今の所、直感的には式内社と古女子グループとの関係は薄いのではないかと感じています。
式内社との関係が薄いということであれば古女子グループの神社は式内社成立時期より少し遅れて作られたと結論付けができるだろうと考えています。
式内社としては、鹿島神宮、香取神宮の他に
桜川市 大国玉
常陸大宮市 甲
常陸太田 稲村
那珂市 静
大洗 磯前
城里町 岩船
まで調べたところです。
うさぎ小屋さん
> 今日は浮島の景行天皇の行在所の傍を通ったから行在所に上ってみようかとも考えたけど葉が生い茂って見晴らしは期待できそうにないから冬場に期待して今回は諦めました。

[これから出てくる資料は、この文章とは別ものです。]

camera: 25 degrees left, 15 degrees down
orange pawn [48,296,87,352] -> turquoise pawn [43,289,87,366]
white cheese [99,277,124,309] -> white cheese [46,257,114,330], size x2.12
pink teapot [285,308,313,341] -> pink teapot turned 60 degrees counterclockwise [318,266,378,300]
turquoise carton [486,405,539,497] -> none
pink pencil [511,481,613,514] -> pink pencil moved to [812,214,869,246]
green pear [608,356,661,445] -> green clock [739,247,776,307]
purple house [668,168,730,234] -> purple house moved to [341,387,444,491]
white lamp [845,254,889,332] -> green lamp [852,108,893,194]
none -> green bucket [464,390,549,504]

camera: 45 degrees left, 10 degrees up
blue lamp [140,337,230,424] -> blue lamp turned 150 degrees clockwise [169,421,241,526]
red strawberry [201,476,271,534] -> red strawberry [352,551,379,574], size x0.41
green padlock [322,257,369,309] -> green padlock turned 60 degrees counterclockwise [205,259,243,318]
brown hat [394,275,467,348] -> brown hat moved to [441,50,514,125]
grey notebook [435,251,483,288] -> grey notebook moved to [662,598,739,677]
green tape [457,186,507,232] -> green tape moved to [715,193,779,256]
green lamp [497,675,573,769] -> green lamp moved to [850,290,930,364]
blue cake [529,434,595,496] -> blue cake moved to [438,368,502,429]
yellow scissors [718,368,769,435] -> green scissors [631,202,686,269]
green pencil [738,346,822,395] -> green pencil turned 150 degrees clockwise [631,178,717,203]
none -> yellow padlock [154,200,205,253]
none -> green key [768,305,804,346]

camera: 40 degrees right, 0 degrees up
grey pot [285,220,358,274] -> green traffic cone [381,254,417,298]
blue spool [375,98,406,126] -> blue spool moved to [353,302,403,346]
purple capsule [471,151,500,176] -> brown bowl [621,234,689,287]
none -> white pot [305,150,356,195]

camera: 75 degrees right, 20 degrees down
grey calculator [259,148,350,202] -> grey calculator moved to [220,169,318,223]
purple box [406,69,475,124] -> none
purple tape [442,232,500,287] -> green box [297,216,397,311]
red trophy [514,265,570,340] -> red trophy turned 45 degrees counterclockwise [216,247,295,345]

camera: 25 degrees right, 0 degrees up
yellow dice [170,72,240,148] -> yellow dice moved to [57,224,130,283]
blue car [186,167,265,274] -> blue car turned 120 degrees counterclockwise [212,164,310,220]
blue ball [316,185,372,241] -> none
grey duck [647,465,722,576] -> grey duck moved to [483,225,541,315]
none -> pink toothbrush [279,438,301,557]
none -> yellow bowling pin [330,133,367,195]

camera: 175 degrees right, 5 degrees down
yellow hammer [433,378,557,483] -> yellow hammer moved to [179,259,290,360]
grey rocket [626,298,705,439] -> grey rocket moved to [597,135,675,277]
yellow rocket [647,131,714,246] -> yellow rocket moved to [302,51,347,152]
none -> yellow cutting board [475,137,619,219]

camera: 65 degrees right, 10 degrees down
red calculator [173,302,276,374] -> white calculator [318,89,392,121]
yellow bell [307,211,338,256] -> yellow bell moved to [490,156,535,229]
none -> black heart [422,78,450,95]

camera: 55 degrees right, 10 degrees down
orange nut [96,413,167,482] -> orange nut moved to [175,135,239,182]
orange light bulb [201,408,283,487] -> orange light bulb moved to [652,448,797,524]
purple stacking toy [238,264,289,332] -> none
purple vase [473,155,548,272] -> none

確かにやぶだらけかもしれませんね。それに碑と説明看板があるだけ。

> 阿波崎の城跡では筑波山方面に向けて樹木を伐採して見晴らしを確保している場所があり筑波山が良く見えることを確認しました。

いいですね

> 神社の成立年代を推定する方法の一つとして、式内社との関係で何かが判るのではないか?と考えて古女子グループとあちこちの式内社の位置関係を少しみています。
> 今の所、直感的には式内社と古女子グループとの関係は薄いのではないかと感じています。

延喜式の成立は10世紀初頭だから9世紀初めの大同年間創設といわれる多くの神社との関係が難しそうですね。

> 式内社との関係が薄いということであれば古女子グループの神社は式内社成立時期より少し遅れて作られたと結論付けができるだろうと考えています。

息栖神社が方位を考えて移動されたのが西暦806年といわれているので、ある程度方位の測量はできていそうだという気もしますね。

> 式内社としては、鹿島神宮、香取神宮の他に
> 桜川市 大国玉
> 常陸大宮市 甲
> 常陸太田 稲村
> 那珂市 静
> 大洗 磯前
> 城里町 岩船
> まで調べたところです。

この中で甲神社と稲村神社は行ったことがありませんし、式内社ということも知りませんでした。
機会があれば行ってみたいと思います。